Former Independent editor Chris Blackhurst criticized The Guardian’s publication of the leaks, arguing that they’re not much of a story and that if government authorities contend that they’re not in the public interest, “who am I…to disbelieve them?” Glenn Greenwald responded in an article on his own, attempting to refute Blackhurst’s arguments. Greenwald said Blackhurst’s opinion is a “predominant mindset among many in the media class.” Moreover, he said that that when journalists do talk this way, “they do us a service, as it lays so vividly bare just how wide the gap is between the claimed function of establishment journalists and the actual role they fulfill.”

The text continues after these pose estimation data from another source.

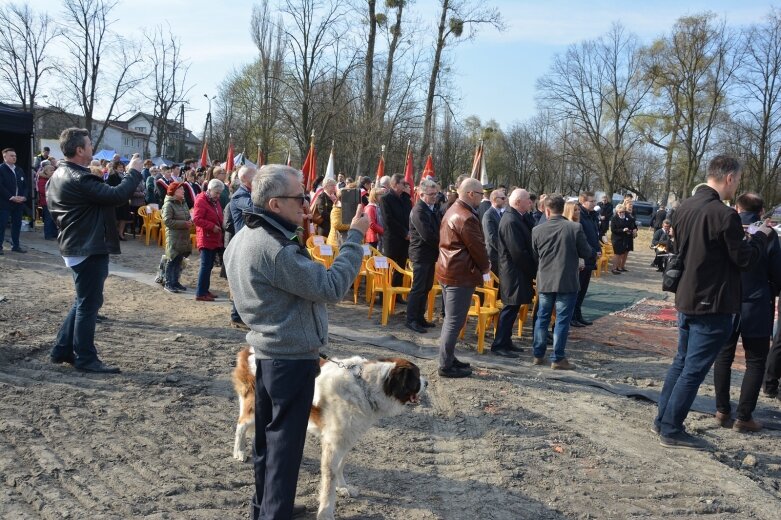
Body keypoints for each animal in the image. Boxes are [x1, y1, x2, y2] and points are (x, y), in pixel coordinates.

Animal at [232, 348, 426, 516]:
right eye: (417, 377)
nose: (428, 382)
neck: (366, 387)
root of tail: (248, 349)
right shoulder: (333, 445)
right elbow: (328, 484)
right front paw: (326, 512)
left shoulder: (346, 439)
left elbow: (340, 466)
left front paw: (343, 487)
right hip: (253, 409)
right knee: (240, 425)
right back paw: (239, 451)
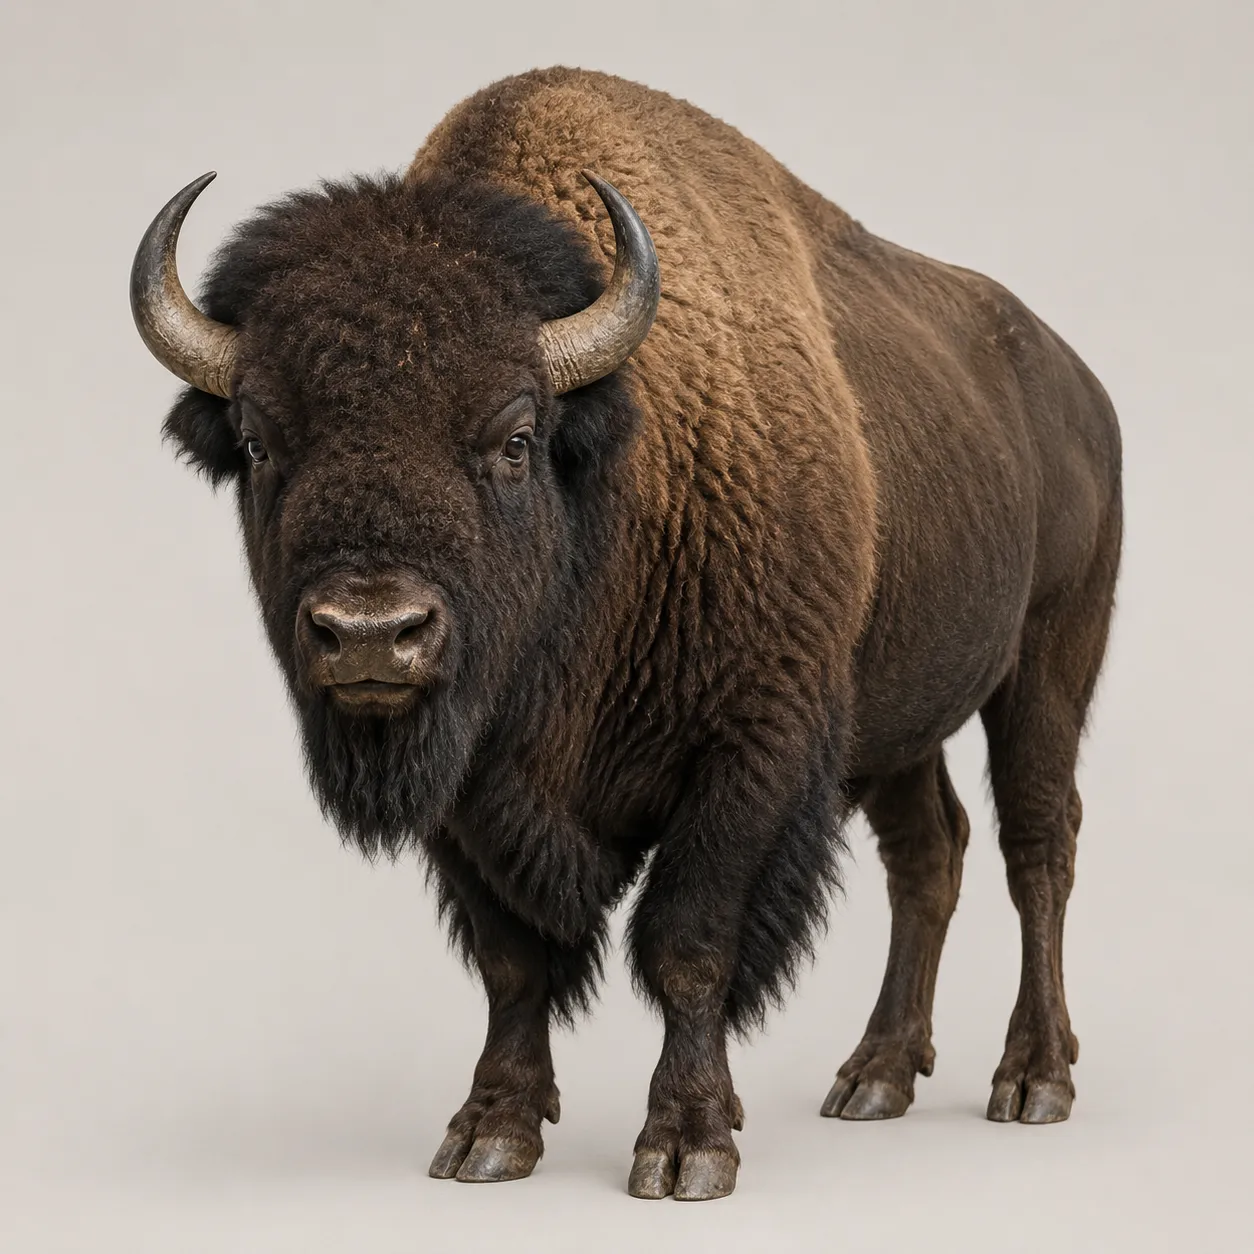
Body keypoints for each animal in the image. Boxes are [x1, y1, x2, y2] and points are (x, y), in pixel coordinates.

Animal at [131, 66, 1122, 1201]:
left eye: (515, 439)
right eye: (257, 442)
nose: (374, 633)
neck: (612, 475)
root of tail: (1079, 387)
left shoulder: (750, 755)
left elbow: (687, 943)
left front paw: (688, 1145)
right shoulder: (471, 792)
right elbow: (514, 959)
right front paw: (490, 1134)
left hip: (1048, 664)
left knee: (1037, 845)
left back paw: (1033, 1078)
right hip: (894, 721)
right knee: (930, 852)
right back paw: (874, 1075)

On October 25th, the N.S.A.’s director, General Keith Alexander, accused journalists of “selling” his agency’s documents and called for an end to the steady stream of public disclosures of secrets. In a roughly 30-minute interview with the Defense Department’s “Armed With Science” blog, Alexander says “it’s wrong that newspaper reporters have all these documents, the 50,000 – whatever they have and are selling them and giving them out as if these – you know it just doesn’t make sense.” He added: “We ought to come up with a way of stopping it.” It doesn’t get much more obvious that this does not comply with the First Amendment.
The Snowden revelations have sent a chill through those reporters covering national security issues. If the NSA can easily gather details about who a reporter phoned or emailed, that sends a signal to whistleblowers that their anonymity can no longer be protected. David Sirota, columnist, journalist and author, shows in his article Obama’s war on journalism how the U.S. President prevented a Yemeni journalist from being pardoned by calling Yemen’s leader. After Abdulelah Haider Shaye exposed his government’s coverup of a US missile strike that reportedly killed “dozens”, he was sentenced to five year in prison. In Sirota’s article, New York Times media correspondent David Carr says that “suggesting that there is a war on the press is less a hyperbole than simple math.”

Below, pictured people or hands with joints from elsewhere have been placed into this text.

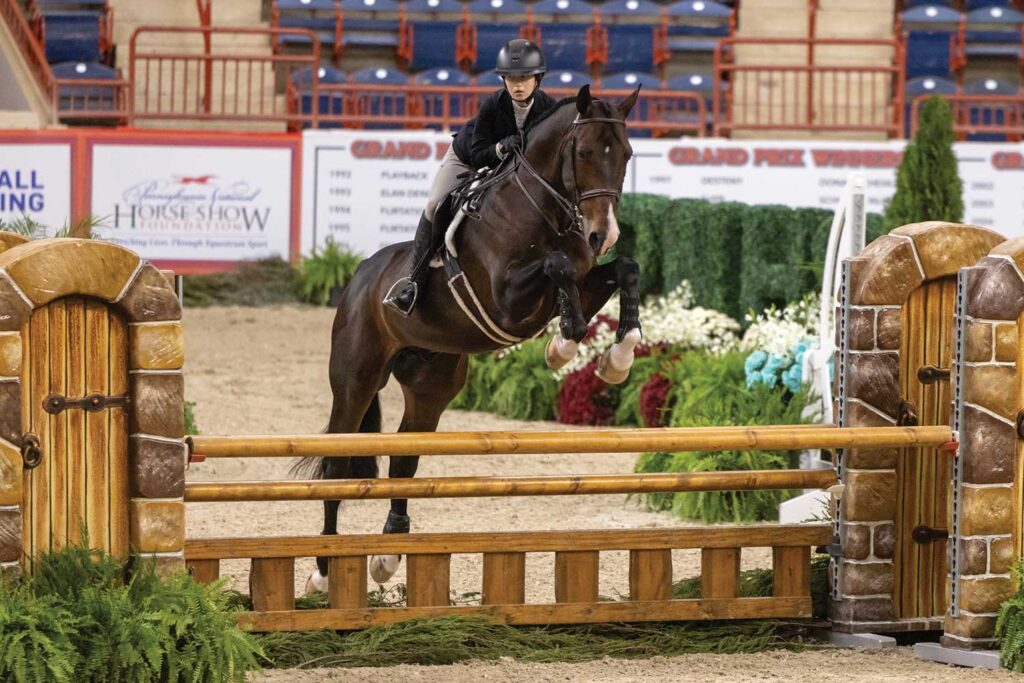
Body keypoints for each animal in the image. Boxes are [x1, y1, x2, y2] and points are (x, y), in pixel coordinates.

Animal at [302, 85, 645, 592]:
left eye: (625, 154)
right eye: (583, 152)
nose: (603, 234)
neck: (544, 211)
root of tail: (360, 277)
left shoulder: (583, 280)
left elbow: (623, 268)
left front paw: (618, 356)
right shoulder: (507, 299)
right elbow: (557, 266)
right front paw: (562, 345)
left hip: (431, 384)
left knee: (405, 458)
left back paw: (387, 554)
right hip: (355, 382)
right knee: (336, 465)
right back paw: (324, 571)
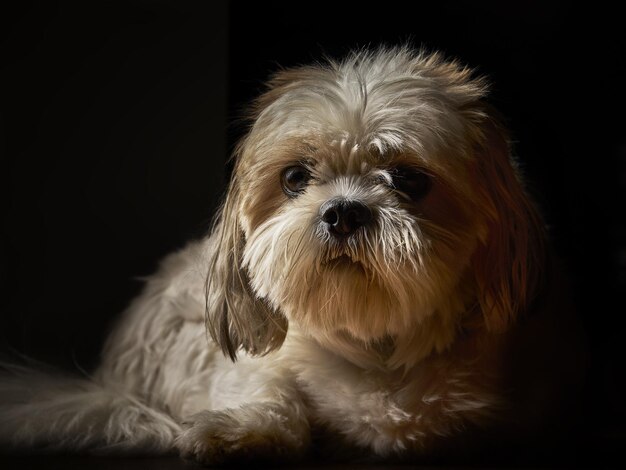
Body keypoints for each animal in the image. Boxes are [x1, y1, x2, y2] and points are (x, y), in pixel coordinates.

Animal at [1, 46, 584, 464]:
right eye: (295, 178)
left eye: (409, 180)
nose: (343, 211)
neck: (376, 345)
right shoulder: (242, 360)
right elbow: (271, 390)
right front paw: (240, 432)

The CEO of the Associated Press Gary Pruitt recently said that there has been a “chilling effect on newsgathering“.
On the plus side, the disclosure seem to have animated a plethora of media outlets to do in-depth reports and dedicate many of their staff and resources to the effort to inform the public. To which extent they feel genuinely convinced that this topic deserves all the attention or if they merely jumped on the bandwagon is, I believe, secondary, because all the reports enable readers and viewers to really educate themselves about the surveillance activities. Another positive development, which is in keeping with the extensive coverage, is the international debate Snowden’s leaks have sparked.
However, there seem to be grave detrimental effects on journalism as governments and agencies around the world fear that their inner-most secrets may be revealed. I believe we are at crossroads, both as a society and journalism. Will the vast majority of journalists, sources, and potential whistleblowers be too afraid to speak up? Or will courageous, idealistic men and women not allow governments and institutions to intimidate them and emulate people like Edward Snowden and Glenn Greenwald? It’s up to every single one of us.